During the same Dec. 13 Occupy Wall Street general assembly that funded the “direct action,” online records show, activists representing an “Occupy Farms” group proposed a $15,000 expenditure “for start up fund for the farm.” The meeting notes recorded that the proposal was “[t]abled by group due to lack of GA participants.”

But on Dec. 21, $15,000 was withdrawn from the Friends of Liberty Park account. The bank counter slip reflects that the money was for “GA proposals for … farms.”

The electronic newspaper The Daily reported on Dec. 15 that a group of Occupy activists had begun to cultivate land, commune-style, on a 56-acre former dairy farm in the foothills of the Catskill Mountains.

The $15,000 windfall, The Daily’s article said, “would be earmarked for farm tools, beds for 50 people and outreach funds to recruit other farms in other states, including Massachusetts and Florida.”

The two bank accounts reflected in the documents obtained by The Daily Caller are not the only ones the Occupy Wall Street movement has had. In October, The Wall Street Journal reported that the Lower East Side People’s Federal Credit Union was home to another Occupy account, also opened by Friends of Liberty Park.

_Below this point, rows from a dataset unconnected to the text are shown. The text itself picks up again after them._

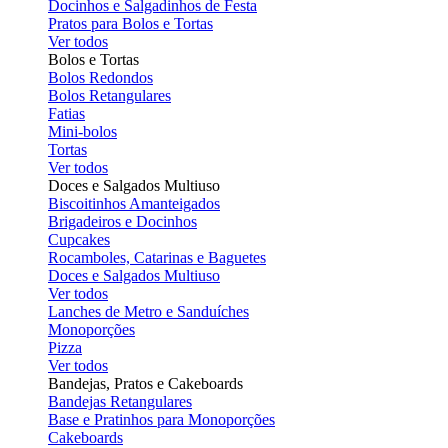
Docinhos e Salgadinhos de Festa
Pratos para Bolos e Tortas
Ver todos
Bolos e Tortas
Bolos Redondos
Bolos Retangulares
Fatias
Mini-bolos
Tortas
Ver todos
Doces e Salgados Multiuso
Biscoitinhos Amanteigados
Brigadeiros e Docinhos
Cupcakes
Rocamboles, Catarinas e Baguetes
Doces e Salgados Multiuso
Ver todos
Lanches de Metro e Sanduíches
Monoporções
Pizza
Ver todos
Bandejas, Pratos e Cakeboards
Bandejas Retangulares
Base e Pratinhos para Monoporções
Cakeboards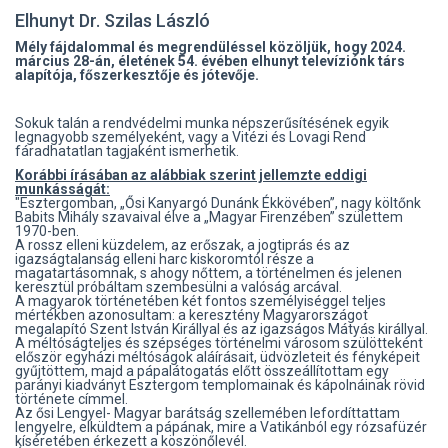
Elhunyt Dr. Szilas László
Mély fájdalommal és megrendüléssel közöljük, hogy 2024.
március 28-án, életének 54. évében elhunyt televíziónk társ
alapítója, főszerkesztője és jótevője.
Sokuk talán a rendvédelmi munka népszerűsítésének egyik
legnagyobb személyeként, vagy a Vitézi és Lovagi Rend
fáradhatatlan tagjaként ismerhetik.
Korábbi írásában az alábbiak szerint jellemzte eddigi
munkásságát:
"Esztergomban, „Ősi Kanyargó Dunánk Ékkövében”, nagy költőnk
Babits Mihály szavaival élve a „Magyar Firenzében” születtem
1970-ben.
A rossz elleni küzdelem, az erőszak, a jogtiprás és az
igazságtalanság elleni harc kiskoromtól része a
magatartásomnak, s ahogy nőttem, a történelmen és jelenen
keresztül próbáltam szembesülni a valóság arcával.
A magyarok történetében két fontos személyiséggel teljes
mértékben azonosultam: a keresztény Magyarországot
megalapító Szent István Királlyal és az igazságos Mátyás királlyal.
A méltóságteljes és szépséges történelmi városom szülötteként
először egyházi méltóságok aláírásait, üdvözleteit és fényképeit
gyűjtöttem, majd a pápalátogatás előtt összeállítottam egy
parányi kiadványt Esztergom templomainak és kápolnáinak rövid
története címmel.
Az ősi Lengyel- Magyar barátság szellemében lefordíttattam
lengyelre, elküldtem a pápának, mire a Vatikánból egy rózsafüzér
kíséretében érkezett a köszönőlevél.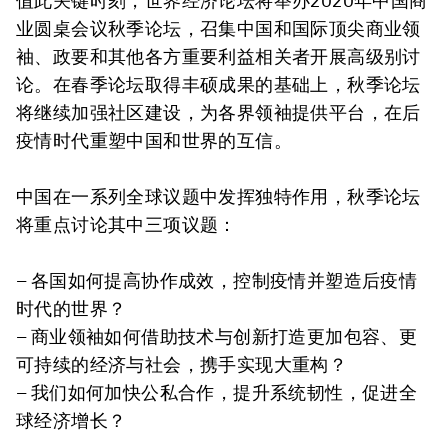
值此关键时刻，世界经济论坛将举办2020年中国商
业圆桌会议秋季论坛，召集中国和国际顶尖商业领
袖、政要和其他各方重要利益相关者开展高级别讨
论。在春季论坛取得丰硕成果的基础上，秋季论坛
将继续加强社区建设，为各界领袖提供平台，在后
疫情时代重塑中国和世界的互信。
中国在一系列全球议题中发挥独特作用，秋季论坛
将重点讨论其中三项议题：
– 各国如何提高协作成效，控制疫情并塑造后疫情
时代的世界？
– 商业领袖如何借助技术与创新打造更加包容、更
可持续的经济与社会，携手实现大重构？
– 我们如何加快公私合作，提升系统韧性，促进全
球经济增长？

The credit union made news when it decided to include Occupy Wall Street among the honorees at a 25th anniversary dinner partially underwritten by a $5,000 donation from Goldman Sachs Group Inc. The Occupy movement has referred to bankers as “evil,” among other less polite adjectives.

According to the New York Post, Pete Dutro and another Occupy leader stayed at Manhattan’s $700-per-night W Hotel Downtown after police emptied Zuccotti Park in November. One of the hotel’s marketing slogans is “Unleash your inner Gordon Gekko.”

Dutro did not immediately respond to a request for comment.